Quello stesso pomeriggio Denise si presentò alla segreteria
della scuola.
“Sono Giglioli, dovrei firmare qualcosa.”
“Si, signora, si accomodi”.
Mentre la donna prendeva posto su di una sedia dell’ufficio,
l’impiegata borbottò:
“Questi ragazzi sono proprio insopportabili. Io ne ho
uno di vent’anni e solo ora si è un po’
calmato, ma prima non riuscivo più a reggerlo. Dopo
i 18 anni si calmano. Anzi quando hanno la ragazza.”
Denise approvò:
“E’ vero anch’io ho molti problemi con mio
figlio.”
“A proposito…..signora…. non è importante,
ma glielo dico lo stesso, sa, sono scenate che gli adolescenti
amano fare, non è preoccupante, non lo prenda sul serio.”
Denise ascoltava tranquilla.
L’altra proseguì raccontando dell’alunna
scesa in lacrime dal preside perché Bibien aveva preannunciato
il suicidio per un giorno della settimana precedente e proprio
in quel giorno non si era presentato a scuola. Poi lei aveva
telefonato a casa ed aveva risposto il ragazzo, quindi non
avrebbero dato molto peso alla cosa se non fosse perché
in televisione continuano a parlare di quell’adolescente
si è ammazzato, ma non era il caso di preoccuparsi.

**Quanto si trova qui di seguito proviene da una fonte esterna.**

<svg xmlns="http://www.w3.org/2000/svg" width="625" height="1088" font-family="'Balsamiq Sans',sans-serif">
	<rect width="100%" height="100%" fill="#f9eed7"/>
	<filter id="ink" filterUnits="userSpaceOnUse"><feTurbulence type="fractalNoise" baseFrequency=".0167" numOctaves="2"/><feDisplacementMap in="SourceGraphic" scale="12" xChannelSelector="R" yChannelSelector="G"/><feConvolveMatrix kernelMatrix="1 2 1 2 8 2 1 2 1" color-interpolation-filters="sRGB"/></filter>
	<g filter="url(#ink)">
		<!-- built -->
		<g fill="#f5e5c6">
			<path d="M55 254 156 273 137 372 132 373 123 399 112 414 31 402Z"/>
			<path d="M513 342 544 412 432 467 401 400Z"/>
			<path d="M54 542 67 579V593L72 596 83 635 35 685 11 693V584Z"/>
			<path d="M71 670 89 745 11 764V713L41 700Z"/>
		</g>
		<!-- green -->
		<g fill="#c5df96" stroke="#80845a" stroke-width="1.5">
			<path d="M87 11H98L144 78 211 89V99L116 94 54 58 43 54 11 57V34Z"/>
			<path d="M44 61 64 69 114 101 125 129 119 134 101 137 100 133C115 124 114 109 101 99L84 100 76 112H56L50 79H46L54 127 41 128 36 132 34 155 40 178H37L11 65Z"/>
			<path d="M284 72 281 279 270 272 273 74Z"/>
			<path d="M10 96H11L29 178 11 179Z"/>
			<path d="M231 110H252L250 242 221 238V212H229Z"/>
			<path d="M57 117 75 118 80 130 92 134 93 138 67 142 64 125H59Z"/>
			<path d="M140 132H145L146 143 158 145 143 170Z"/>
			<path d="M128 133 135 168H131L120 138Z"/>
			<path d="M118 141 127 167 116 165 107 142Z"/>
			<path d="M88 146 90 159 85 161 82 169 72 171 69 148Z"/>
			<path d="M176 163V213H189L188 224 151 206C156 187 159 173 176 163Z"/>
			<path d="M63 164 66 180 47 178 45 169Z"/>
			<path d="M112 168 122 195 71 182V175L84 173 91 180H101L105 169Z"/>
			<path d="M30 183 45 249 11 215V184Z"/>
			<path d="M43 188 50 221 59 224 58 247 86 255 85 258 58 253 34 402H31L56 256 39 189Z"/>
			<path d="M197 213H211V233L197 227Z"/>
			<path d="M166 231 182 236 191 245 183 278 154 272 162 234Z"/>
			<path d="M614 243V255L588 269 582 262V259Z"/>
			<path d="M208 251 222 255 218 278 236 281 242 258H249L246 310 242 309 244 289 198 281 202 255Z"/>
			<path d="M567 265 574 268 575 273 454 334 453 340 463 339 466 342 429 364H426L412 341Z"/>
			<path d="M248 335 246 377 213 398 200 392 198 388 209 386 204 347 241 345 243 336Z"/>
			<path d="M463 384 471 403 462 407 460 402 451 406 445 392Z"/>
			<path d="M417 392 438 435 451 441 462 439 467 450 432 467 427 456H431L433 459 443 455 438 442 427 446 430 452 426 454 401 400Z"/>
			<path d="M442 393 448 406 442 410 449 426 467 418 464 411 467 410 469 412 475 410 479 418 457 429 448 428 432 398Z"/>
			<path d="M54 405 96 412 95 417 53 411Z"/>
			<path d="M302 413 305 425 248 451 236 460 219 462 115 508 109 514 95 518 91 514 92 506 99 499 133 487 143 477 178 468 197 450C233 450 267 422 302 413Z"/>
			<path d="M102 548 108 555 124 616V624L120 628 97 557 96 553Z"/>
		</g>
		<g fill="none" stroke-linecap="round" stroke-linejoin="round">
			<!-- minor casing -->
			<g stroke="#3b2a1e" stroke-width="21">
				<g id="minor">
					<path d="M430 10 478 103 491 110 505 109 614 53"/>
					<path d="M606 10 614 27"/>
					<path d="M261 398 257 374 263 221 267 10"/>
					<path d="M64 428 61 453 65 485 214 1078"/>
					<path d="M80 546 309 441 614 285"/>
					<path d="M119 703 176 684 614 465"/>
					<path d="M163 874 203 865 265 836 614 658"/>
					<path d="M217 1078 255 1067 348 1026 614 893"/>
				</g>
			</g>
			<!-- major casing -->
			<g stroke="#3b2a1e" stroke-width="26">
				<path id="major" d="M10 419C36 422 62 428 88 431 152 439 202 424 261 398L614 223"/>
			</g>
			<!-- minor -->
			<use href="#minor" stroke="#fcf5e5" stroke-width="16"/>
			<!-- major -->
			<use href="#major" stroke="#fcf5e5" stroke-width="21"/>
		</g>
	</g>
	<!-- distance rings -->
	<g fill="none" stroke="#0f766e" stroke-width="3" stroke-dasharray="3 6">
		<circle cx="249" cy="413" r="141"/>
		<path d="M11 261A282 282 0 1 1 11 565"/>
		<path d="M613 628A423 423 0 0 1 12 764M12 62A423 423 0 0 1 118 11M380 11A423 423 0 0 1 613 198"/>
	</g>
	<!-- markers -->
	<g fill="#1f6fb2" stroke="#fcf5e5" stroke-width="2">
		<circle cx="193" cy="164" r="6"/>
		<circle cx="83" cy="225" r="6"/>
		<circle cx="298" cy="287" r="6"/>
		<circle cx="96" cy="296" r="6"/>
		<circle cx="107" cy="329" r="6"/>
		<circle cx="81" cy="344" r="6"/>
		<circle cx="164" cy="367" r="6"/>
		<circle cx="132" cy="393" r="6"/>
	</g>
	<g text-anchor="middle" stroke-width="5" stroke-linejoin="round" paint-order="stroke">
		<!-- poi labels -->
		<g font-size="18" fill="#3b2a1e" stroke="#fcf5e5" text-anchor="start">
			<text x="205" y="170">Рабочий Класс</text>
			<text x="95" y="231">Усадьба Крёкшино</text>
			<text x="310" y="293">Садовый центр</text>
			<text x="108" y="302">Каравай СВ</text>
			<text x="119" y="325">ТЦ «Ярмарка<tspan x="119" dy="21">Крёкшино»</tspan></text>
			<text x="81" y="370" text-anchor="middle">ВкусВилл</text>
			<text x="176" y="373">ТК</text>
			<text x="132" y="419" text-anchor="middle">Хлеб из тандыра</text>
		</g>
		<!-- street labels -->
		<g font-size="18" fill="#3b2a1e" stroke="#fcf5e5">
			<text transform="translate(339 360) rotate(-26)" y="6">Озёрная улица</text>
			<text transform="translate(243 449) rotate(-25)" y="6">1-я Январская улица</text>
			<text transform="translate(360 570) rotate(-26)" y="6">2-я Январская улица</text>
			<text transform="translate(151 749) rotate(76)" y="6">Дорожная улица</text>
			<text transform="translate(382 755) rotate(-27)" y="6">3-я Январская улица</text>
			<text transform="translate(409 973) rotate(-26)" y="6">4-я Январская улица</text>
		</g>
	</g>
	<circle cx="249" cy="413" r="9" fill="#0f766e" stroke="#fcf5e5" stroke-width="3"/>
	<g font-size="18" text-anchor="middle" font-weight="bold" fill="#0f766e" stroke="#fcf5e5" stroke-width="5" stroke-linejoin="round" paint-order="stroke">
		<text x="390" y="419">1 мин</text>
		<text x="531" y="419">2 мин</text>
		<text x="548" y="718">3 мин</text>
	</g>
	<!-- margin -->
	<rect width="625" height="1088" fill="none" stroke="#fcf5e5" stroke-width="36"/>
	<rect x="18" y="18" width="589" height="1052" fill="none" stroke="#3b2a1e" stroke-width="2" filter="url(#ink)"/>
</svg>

La mamma di Bibien ascoltava. Non le sembrava che si stesse
parlando di suo figlio. Ascoltava con la mente svuotata. Ancora
una volta veniva a conoscenza di una situazione della quale
nemmeno aveva avuto sentore.
La segretaria la pregò, secondo il desiderio del preside,
di non riferire nulla al ragazzo per non dare rilievo al fatto.
“Mi sembra di aver capito che Bibien sia innamorato
di una compagna. Allora questo spiegherebbe tutto.”